Work instruction: Please state which exception token_pos_tags_in_lexicon_entry raises, according to the pymusas.utils documentation.

Text shown:
_ _ _ _ _ _ _
Skip to main content

utils

pymusas.utils

[SOURCE]


token_pos_tags_in_lexicon_entry​

def token_pos_tags_in_lexicon_entry(
lexicon_entry: str
) -> Iterable[Tuple[str, str]]

Yields the token and associated POS tag in the given lexicon_entry.

Parameters¶​

  • lexicon_entry : str
    Either a Multi Word Expression template or single word lexicon entry, which is a sequence of words/tokens and Part Of Speech (POS) tags joined together by an underscore and separated by a single whitespace, e.g. word1_POS1 word2_POS2 word3_POS3. For a single word lexicon it would be word1_POS1.

Returns¶​

  • Iterable[Tuple[str, str]]

Raises¶​

  • ValueError
    If the lexicon entry when split on whitespace and then split by _ does not create a Iterable[Tuple[str, str]] whereby the tuple contains the token text and it's associated POS tag.

Examples¶​

from pymusas.utils import token_pos_tags_in_lexicon_entry
mwe_template = 'East_noun London_noun is_det great_adj'
assert ([('East', 'noun'), ('London', 'noun'), ('is', 'det'), ('great', 'adj')]
== list(token_pos_tags_in_lexicon_entry(mwe_template)))
single_word_lexicon = 'East_noun'
assert ([('East', 'noun')]
== list(token_pos_tags_in_lexicon_entry(single_word_lexicon)))
_ _ _ _ _ _ _
Entries provided:
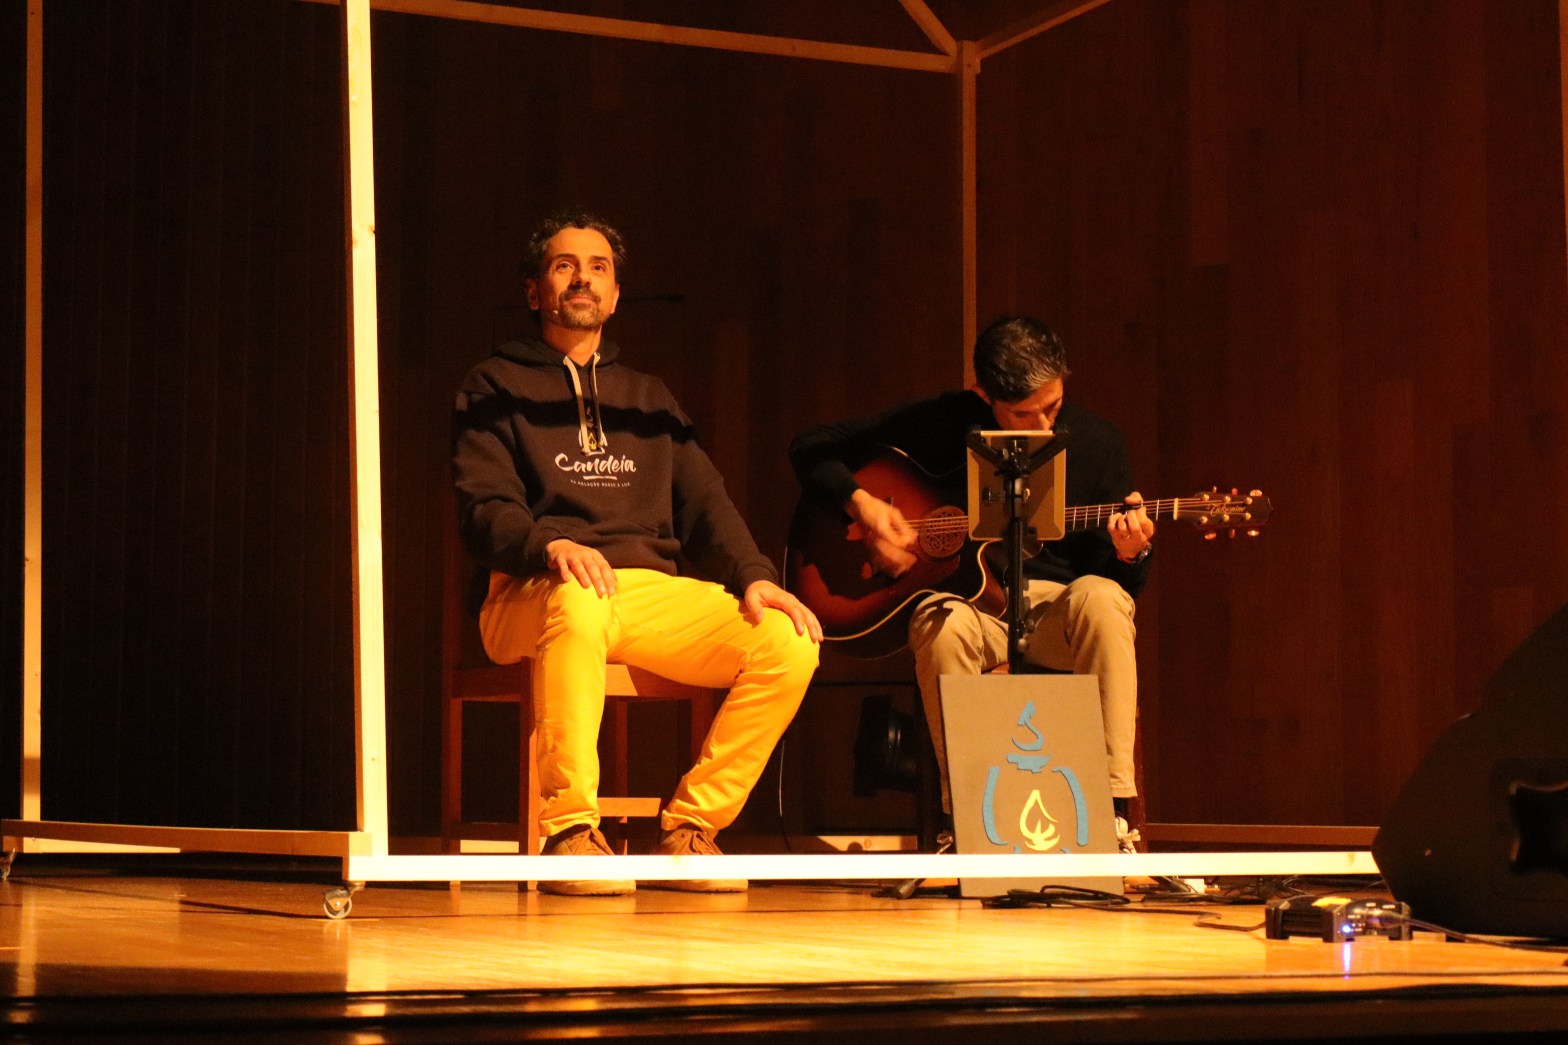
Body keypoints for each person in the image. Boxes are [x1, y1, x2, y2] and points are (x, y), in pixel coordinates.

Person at [452, 210, 821, 895]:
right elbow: (483, 510)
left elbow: (707, 501)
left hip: (643, 594)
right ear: (536, 291)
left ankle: (690, 829)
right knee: (581, 597)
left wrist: (756, 576)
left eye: (598, 267)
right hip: (531, 592)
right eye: (564, 265)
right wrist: (550, 541)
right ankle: (569, 830)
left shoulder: (648, 398)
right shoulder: (493, 383)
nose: (582, 278)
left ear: (616, 295)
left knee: (788, 638)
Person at [788, 315, 1152, 852]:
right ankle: (966, 824)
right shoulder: (943, 422)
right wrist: (863, 508)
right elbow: (811, 447)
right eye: (1022, 415)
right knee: (942, 623)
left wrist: (1131, 552)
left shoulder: (1098, 443)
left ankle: (1113, 814)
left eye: (1051, 408)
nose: (1042, 428)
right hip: (974, 612)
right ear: (984, 395)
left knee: (1103, 597)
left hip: (1055, 614)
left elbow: (1124, 589)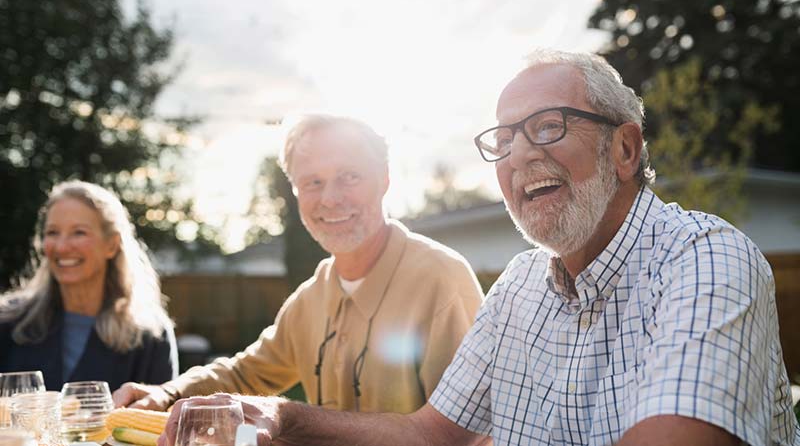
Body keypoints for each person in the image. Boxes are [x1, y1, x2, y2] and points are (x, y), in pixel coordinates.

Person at [158, 50, 800, 446]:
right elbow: (431, 433)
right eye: (505, 139)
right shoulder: (521, 284)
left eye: (549, 126)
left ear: (625, 149)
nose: (521, 153)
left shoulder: (706, 260)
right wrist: (277, 417)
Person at [114, 114, 484, 414]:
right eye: (312, 183)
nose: (330, 198)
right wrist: (168, 393)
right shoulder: (312, 297)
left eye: (349, 177)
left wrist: (293, 424)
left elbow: (467, 433)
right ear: (295, 193)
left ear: (385, 180)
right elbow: (245, 374)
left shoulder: (441, 280)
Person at [0, 180, 178, 392]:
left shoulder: (150, 336)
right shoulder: (8, 322)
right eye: (53, 232)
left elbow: (158, 419)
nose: (62, 246)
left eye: (79, 232)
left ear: (111, 245)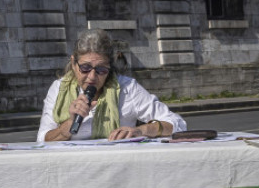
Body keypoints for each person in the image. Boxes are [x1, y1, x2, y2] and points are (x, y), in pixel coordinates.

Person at [38, 29, 186, 141]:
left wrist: (140, 131)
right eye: (85, 68)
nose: (92, 76)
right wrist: (70, 123)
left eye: (101, 70)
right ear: (73, 63)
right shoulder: (59, 88)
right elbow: (43, 139)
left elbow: (177, 124)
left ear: (110, 67)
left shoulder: (127, 88)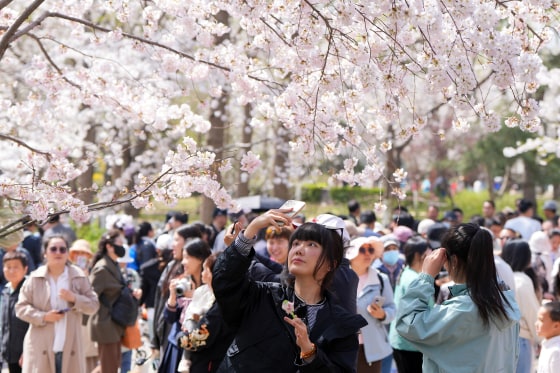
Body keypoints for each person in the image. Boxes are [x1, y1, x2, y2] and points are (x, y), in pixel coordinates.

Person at [213, 210, 367, 372]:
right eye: (296, 243)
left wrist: (310, 353)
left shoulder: (342, 323)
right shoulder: (263, 295)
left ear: (331, 264)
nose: (299, 249)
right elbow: (225, 283)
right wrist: (249, 233)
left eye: (312, 244)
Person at [395, 223, 520, 372]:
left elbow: (407, 324)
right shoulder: (505, 301)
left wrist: (426, 276)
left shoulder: (462, 309)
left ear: (453, 261)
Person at [15, 235, 100, 373]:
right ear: (45, 253)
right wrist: (43, 317)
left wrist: (74, 298)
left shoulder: (78, 276)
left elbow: (93, 305)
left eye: (62, 249)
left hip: (70, 346)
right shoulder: (35, 277)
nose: (58, 253)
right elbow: (20, 308)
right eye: (53, 249)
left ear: (67, 253)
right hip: (40, 346)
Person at [89, 230, 142, 373]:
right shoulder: (102, 268)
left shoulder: (113, 264)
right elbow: (91, 295)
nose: (122, 247)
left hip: (114, 323)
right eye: (119, 243)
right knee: (109, 367)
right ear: (109, 246)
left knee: (111, 365)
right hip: (105, 323)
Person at [159, 238, 211, 373]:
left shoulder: (209, 287)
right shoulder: (182, 283)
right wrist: (172, 296)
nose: (183, 262)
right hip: (177, 345)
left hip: (199, 349)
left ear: (200, 259)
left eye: (187, 257)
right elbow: (169, 318)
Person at [177, 253, 235, 373]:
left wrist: (180, 337)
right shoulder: (232, 298)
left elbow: (198, 339)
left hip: (209, 364)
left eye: (205, 270)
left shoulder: (220, 307)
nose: (203, 273)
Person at [151, 224, 202, 358]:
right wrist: (154, 337)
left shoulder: (194, 273)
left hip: (179, 336)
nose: (172, 245)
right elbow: (159, 301)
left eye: (176, 240)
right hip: (164, 332)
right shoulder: (171, 266)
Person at [347, 237, 395, 373]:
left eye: (371, 250)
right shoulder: (339, 277)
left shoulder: (381, 279)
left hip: (372, 348)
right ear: (352, 254)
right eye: (362, 250)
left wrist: (383, 314)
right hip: (343, 346)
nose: (367, 253)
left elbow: (392, 308)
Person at [388, 236, 432, 373]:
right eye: (429, 252)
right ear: (420, 255)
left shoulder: (408, 272)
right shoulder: (415, 279)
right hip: (410, 343)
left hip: (406, 340)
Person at [501, 239, 541, 373]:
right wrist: (541, 338)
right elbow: (532, 314)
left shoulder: (500, 276)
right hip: (520, 338)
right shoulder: (522, 281)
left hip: (499, 338)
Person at [0, 252, 29, 373]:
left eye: (16, 267)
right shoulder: (5, 292)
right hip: (8, 353)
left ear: (25, 269)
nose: (11, 270)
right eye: (8, 266)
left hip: (25, 353)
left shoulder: (29, 291)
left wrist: (27, 351)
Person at [536, 301, 560, 373]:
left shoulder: (556, 352)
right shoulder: (547, 345)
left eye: (541, 320)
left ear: (556, 326)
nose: (536, 324)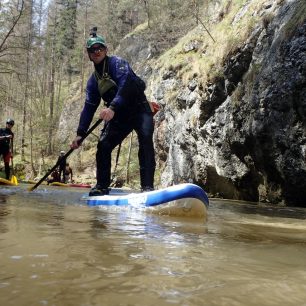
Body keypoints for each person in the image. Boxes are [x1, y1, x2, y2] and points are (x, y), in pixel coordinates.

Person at [71, 27, 156, 196]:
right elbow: (89, 107)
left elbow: (126, 84)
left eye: (100, 48)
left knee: (145, 140)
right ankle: (102, 186)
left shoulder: (118, 63)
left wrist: (112, 107)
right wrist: (80, 133)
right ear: (88, 54)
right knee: (103, 146)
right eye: (93, 50)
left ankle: (147, 187)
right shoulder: (92, 82)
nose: (97, 52)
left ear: (105, 50)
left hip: (139, 109)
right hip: (119, 116)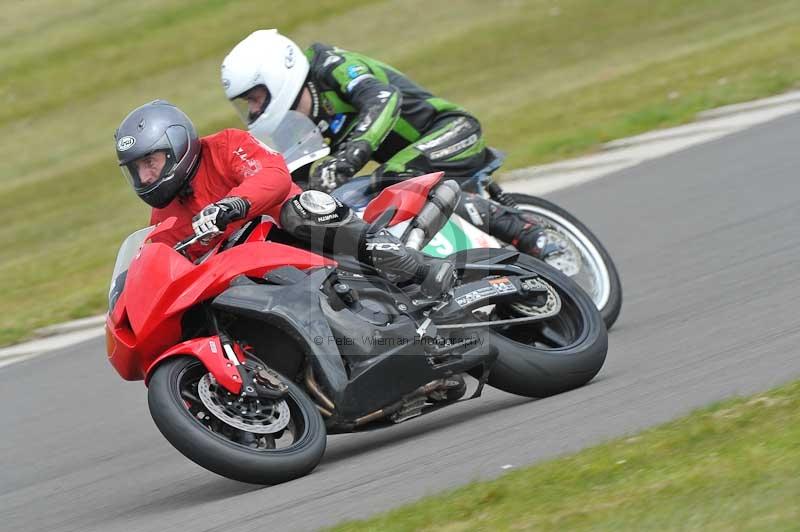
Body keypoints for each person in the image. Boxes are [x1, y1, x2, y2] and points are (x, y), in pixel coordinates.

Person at [220, 29, 554, 259]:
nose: (252, 110)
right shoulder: (293, 123)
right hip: (407, 163)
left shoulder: (332, 65)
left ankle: (530, 234)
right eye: (246, 102)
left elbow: (383, 100)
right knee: (370, 195)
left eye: (255, 97)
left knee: (395, 177)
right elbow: (294, 179)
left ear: (278, 74)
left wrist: (348, 158)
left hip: (451, 131)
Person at [113, 99, 454, 297]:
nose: (144, 177)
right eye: (136, 169)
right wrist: (131, 286)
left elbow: (273, 174)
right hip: (260, 278)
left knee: (300, 211)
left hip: (293, 236)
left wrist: (235, 204)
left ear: (176, 146)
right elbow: (161, 255)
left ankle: (418, 267)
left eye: (150, 162)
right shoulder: (165, 214)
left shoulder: (225, 145)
_ _ _ _ _ _ _
Task output: ValueError